語彙学習における連想ネットワークの動的な連携と可視化

Research Project

Project/Area Number 18K12434
Research InstitutionTakushoku University

Principal Investigator

寺岡 丈博  拓殖大学, 工学部, 助教 (30617329)

Project Period (FY) 2018-04-01 – 2021-03-31
Keywords語彙学習 / 連想 / 動詞
Outline of Annual Research Achievements

平成30年度は,動詞に関する連想と共起の各情報を比較するとともに,動詞連想概念辞書を用いてオンライン上で稼働する語彙学習システムの開発に取り組んだ.
連想情報と共起情報の比較には,動詞連想概念辞書のベースとなった約3,200人分の連想実験データと5年分の新聞コーパスを用いた.これまでに動詞連想概念辞書と新聞コーパスから抽出した「動詞に対して連想された名詞」と「文中で動詞と共起した名詞」を比較し,両者が異なることを示していた.本研究では,各データからword2vecによる単語分散表現を用いて「動詞と類似度が高い動詞」について分析した.その結果,連想情報では動詞に対して,その動詞が表す動作と状況が似た動詞やその動作と時系列関係のある動詞の類似度が高かった.一方の共起情報では動詞に対して,その動詞が構成する複合動詞の類似度が高かった.これらから,動詞と名詞間だけでなく動詞間の関係性についても語彙学習システムに反映することで従来とは異なる学習効果が期待できる.
次に,語彙学習システムについて述べる.本システムは,動詞連想概念辞書の刺激語(動詞)と連想語(名詞など)の関係性を用いて穴埋め形式問題を自動で生成する.まず,画面上に動詞の一覧(数は任意)が呈示され,学習者は既知のものを選択する.システムは学習者にとって既知と未知の動詞に対し,動詞連想概念辞書からそれらの動詞を刺激語した場合の連想語を抽出し,単文と選択肢を生成する.単文は,連想語と格助詞を組み合わせた1以上の文節ならびに刺激語の動詞を述語から構成されている.選択肢は,文節に含まれる括弧の中に入る単語が該当し,連想距離の値が小さい(連想しやすい)ものを正解,それ以外を不正解とする.学習者の回答結果は全て記録されており,不正解だった問題を次回以降の学習に呈示し,連想に基づいた語彙学習を反復することが可能となっている.

Current Status of Research Progress
Current Status of Research Progress

2: Research has progressed on the whole more than it was originally planned.

Reason

本年度は,交付申請書の記載通り,動詞連想概念辞書を用いてオンライン上で稼働する語彙学習システムを開発した.当初は,開発と並行して「連想に基づいた単語」と「共起に基づいた単語」ではどちらが語彙知識の定着率に効果があるのかについて,外国人留学生を対象にして調べる予定であった.しかし,語彙学習システムのフレームワーク次第では,穴埋め形式問題を自動生成する際に使用するデータを置き換えるだけで,「連想に基づいた単語」から「共起に基づいた単語」に変更することが可能と考え,先に学習システムの開発を優先させた.そのため,語彙知識の定着率を調べる調査は未実施ではあるが,当初の想定よりも簡易に実施できる環境を構築することができた.
________
**課題の目標**
語彙学習システムの研究報告を、最後の文の次から書き継いでください。

**データの抜粋**
________
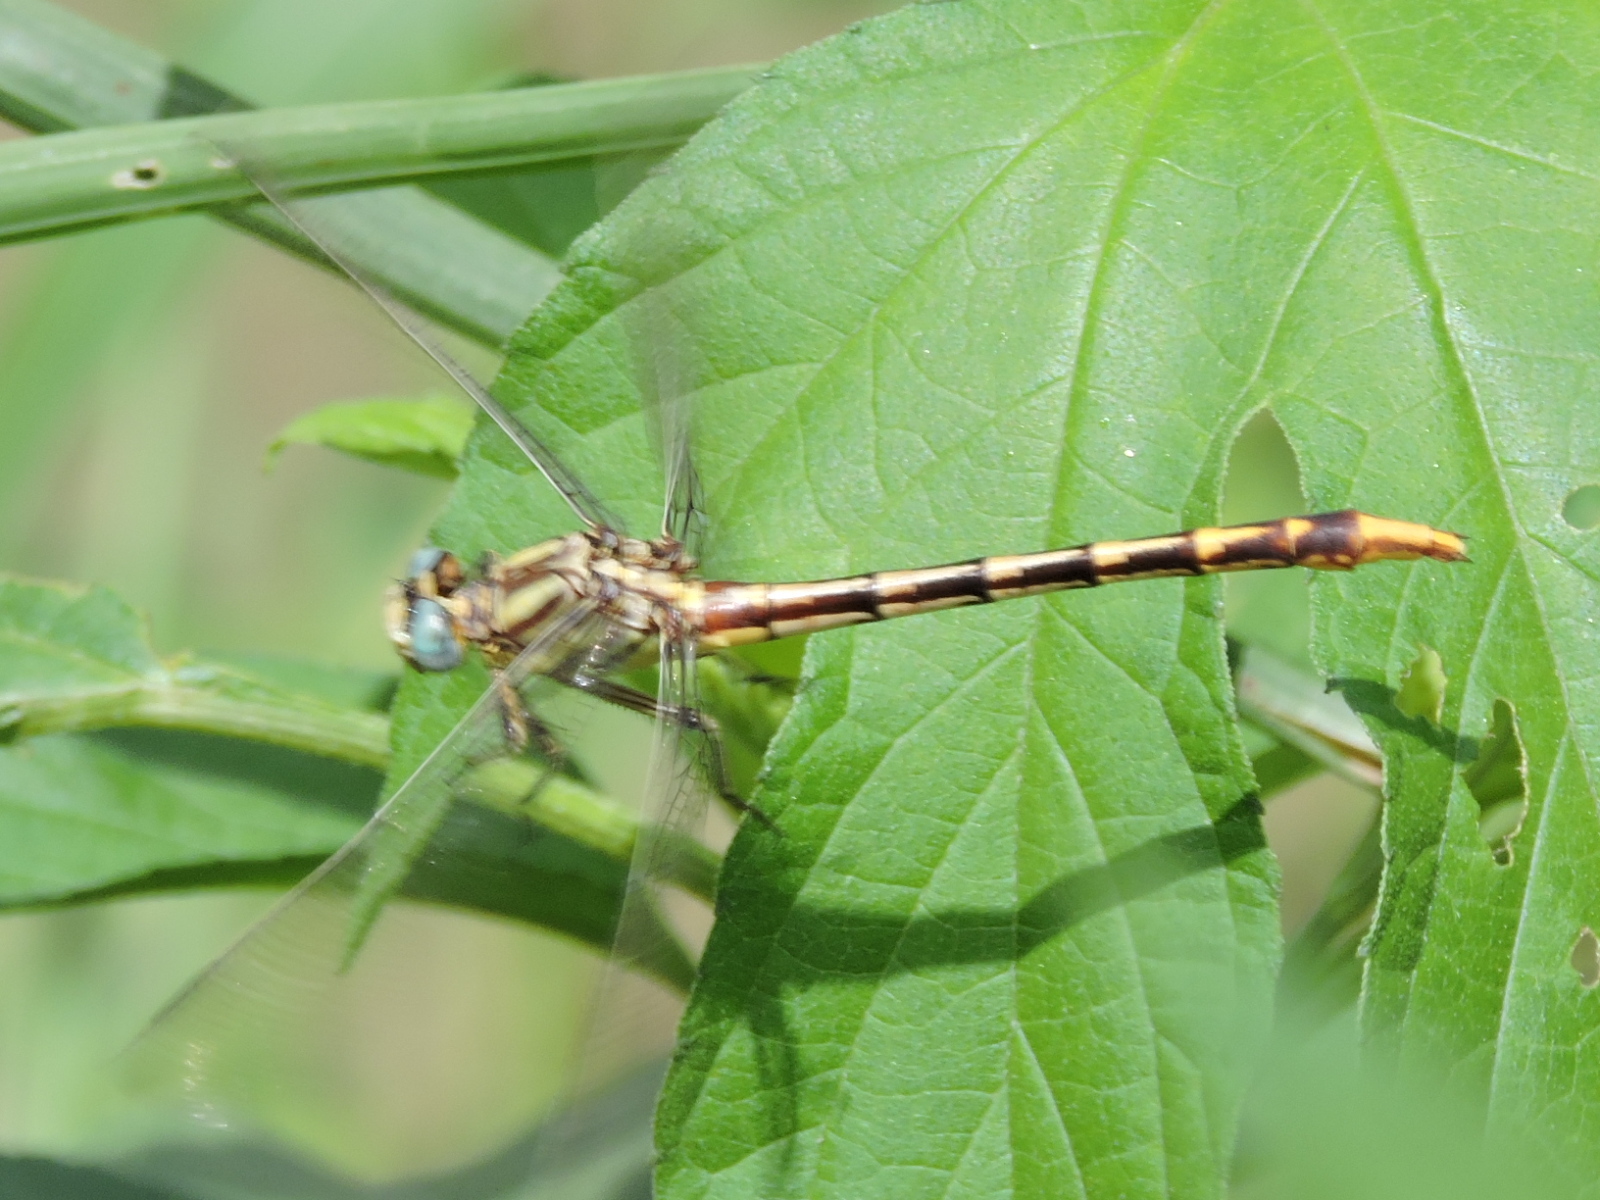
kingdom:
________
**課題の結果**
また,「連想に基づいた単語」が日本語学習者にとってどの段階で学習するべき単語なのかを分析するために,日本語教育語彙表で初級前半から上級後半まで6段階に分けられている単語が動詞連想概念辞書にどれくらい含まれているのかその割合を調べた.その結果,初級前半から中級前半までの3段階の単語の約7割を占めていたことから,動詞連想概念辞書はN4もしくはN3の日本語学習者が学習に適していることが現在分かっている.そのため,語彙定着率を調べる対象者ならびに語彙学習システムの評価実験の参加者は,N4もしくはN3の日本語学習者を現在想定している.
さらに,名詞連想概念辞書に関しても同様の傾向があることが分かっており,次年度以降の研究計画では動詞連想概念辞書と連携することを予定している.開発した学習システムも現段階でこれらの辞書をある程度連携して使用できる.
以上から本年度の研究計画内容の一部は未実施ではあるが,次年度の一部は既に取り組んでいること,そして当初の予定よりも実験環境が整っていることを考慮すると,進捗はおおむね順調に進展しているといえる.

Strategy for Future Research Activity

今後の研究としては,国内の大学の別科に所属している外国人留学生を対象に,語彙定着率の調査ならびに語彙学習システムの評価実験の実施を目指す.また,システムが生成する穴埋め形式問題において,複数の文節と正解とする単語の関係性に関しては議論する必要がある.その点で,名詞連想概念辞書の連携の他に,新聞コーパス等の共起情報との連携も検討していきたい.

Causes of Carryover

次年度使用額が生じた理由としては,システム開発ならびに実験データ管理用ワークステーションを予算として計上していたが,想定していたスペックが想定していた価格よりも高額であったために購入を見合わせたためである.また,実験参加者用の謝礼も予算として計上していたが,今年度はシステム開発を優先し,実験は未実施のためである.
次年度は,開発したシステムの評価実験を実施する予定であり,実験データの管理等も必要になるため,上記のワークステーション(もしくはデスクトップPC)の購入を検討している.また,実験参加者も数十人依頼する予定であり,実験参加者用の謝礼を支払うことになると考えている.

  • Research Products

    (6 results)

All 2019 2018

All Journal Article (1 results) (of which Peer Reviewed: 1 results,  Open Access: 1 results) Presentation (5 results) (of which Int'l Joint Research: 2 results)

  • [Journal Article] VAIR Field - Multiple Mobile VR Shooting Sports2018

    • Author(s)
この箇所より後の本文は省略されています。